- Trabajo requerido
1. Según el texto sobre La Tagliatella, ¿por qué no hace falta coger un avión para degustar la cocina italiana? Responde en una a tres oraciones.
2. Traduce al inglés, por favor, esta oración del texto sobre La Tagliatella: «La primera impresión que pretende causar un restaurante es una de las claves del éxito.»
3. Cita literalmente el fragmento del texto sobre La Tagliatella que va desde "Arte, grandes infraestructuras, calendario, leyes..." hasta "un restaurante italiano.".

- Texto extraído
Arte, grandes infraestructuras, calendario, leyes... El Imperio romano nos legó muchísimos aspectos que hoy seguimos utilizando en nuestro día a día. Sin embargo, todo queda eclipsado a pensar en una característica de la Italia contemporánea: la gastronomía. Las pizzas de masa fina o los espaguetis a la carbonara son santo y seña del país mediterráneo. Pero, tranquilos, no es necesario coger un avión para degustar las delicias de la cocina italiana. La Tagliatella, situada en pleno centro de Pamplona, la Plaza del Castillo, se encarga de hacernos más cómoda y cercana la visita a un restaurante italiano.
La primera impresión que pretende causar un restaurante es una de las claves del éxito. En este caso, La Tagliatella ofrece una experiencia inmejorable. Al abrir la puerta, el cliente se encuentra con un local profusamente iluminado y salpicado de pequeños cuadros en sus paredes con representaciones de monumentos típicos de Italia. Pamplona, Florencia, Milán, Roma...Cualquier diferencia entre estas ciudades se vuelve difusa al entrar en la Tagliatella.

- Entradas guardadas

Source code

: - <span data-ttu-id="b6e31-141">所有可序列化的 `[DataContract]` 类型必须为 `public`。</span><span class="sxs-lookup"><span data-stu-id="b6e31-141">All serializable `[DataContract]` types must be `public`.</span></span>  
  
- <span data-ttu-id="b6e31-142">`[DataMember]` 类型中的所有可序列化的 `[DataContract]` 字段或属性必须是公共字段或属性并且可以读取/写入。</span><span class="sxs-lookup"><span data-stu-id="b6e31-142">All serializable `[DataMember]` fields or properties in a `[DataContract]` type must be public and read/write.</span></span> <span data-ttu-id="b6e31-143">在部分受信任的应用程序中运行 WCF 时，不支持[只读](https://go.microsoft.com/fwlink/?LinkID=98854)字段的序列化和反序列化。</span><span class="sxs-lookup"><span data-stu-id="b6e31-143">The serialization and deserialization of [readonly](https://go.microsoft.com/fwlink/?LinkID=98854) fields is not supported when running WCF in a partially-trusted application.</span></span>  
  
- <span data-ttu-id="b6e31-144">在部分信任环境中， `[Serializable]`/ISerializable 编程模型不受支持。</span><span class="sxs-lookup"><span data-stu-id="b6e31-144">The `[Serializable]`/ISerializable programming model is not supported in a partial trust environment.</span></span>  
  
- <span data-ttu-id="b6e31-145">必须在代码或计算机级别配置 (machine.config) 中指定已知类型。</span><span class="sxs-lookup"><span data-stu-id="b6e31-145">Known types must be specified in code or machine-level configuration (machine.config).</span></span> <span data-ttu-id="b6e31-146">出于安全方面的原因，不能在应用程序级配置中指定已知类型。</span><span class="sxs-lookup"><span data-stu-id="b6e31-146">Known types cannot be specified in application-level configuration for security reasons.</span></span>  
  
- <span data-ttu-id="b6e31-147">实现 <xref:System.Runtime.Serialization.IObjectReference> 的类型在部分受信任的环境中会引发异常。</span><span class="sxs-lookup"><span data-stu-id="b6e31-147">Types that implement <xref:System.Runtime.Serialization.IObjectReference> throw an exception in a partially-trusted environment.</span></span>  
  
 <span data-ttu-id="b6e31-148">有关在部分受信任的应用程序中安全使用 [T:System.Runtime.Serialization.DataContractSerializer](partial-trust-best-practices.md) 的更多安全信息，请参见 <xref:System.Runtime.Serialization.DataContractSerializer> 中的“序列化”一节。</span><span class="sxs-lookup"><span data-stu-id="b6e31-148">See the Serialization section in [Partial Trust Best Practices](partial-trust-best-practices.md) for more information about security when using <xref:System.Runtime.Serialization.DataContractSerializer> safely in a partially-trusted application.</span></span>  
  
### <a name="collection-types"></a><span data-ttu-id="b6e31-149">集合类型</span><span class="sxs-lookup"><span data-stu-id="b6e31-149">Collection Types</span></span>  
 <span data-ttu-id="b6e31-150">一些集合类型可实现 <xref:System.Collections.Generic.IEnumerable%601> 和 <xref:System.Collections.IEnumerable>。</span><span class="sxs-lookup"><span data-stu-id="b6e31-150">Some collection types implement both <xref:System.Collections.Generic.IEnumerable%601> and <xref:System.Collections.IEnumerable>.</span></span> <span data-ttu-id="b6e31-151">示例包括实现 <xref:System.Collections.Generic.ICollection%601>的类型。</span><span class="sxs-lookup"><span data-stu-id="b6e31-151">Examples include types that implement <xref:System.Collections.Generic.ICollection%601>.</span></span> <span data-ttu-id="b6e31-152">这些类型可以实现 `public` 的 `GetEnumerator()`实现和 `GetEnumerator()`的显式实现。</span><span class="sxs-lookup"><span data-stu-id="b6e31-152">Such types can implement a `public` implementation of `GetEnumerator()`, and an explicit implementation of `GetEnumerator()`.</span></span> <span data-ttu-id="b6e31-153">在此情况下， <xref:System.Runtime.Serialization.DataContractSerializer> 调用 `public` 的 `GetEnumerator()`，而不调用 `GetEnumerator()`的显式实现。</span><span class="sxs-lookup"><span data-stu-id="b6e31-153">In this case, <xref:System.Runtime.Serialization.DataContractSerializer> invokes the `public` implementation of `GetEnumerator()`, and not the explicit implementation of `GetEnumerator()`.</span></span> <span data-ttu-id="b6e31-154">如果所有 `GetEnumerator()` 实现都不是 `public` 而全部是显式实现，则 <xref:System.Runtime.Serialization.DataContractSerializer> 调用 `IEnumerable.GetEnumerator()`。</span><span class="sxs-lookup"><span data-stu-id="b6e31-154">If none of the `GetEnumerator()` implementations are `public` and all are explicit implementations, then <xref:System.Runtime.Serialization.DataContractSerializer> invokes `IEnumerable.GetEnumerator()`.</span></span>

- Soluciones propuestas
1. No hace falta porque La Tagliatella, situada en pleno centro de Pamplona, en la Plaza del Castillo, hace más cómoda y cercana la visita a un restaurante italiano.

2. The first impression a restaurant aims to make is one of the keys to its success.

3.
Arte, grandes infraestructuras, calendario, leyes... El Imperio romano nos legó muchísimos aspectos que hoy seguimos utilizando en nuestro día a día. Sin embargo, todo queda eclipsado a pensar en una característica de la Italia contemporánea: la gastronomía. Las pizzas de masa fina o los espaguetis a la carbonara son santo y seña del país mediterráneo. Pero, tranquilos, no es necesario coger un avión para degustar las delicias de la cocina italiana. La Tagliatella, situada en pleno centro de Pamplona, la Plaza del Castillo, se encarga de hacernos más cómoda y cercana la visita a un restaurante italiano.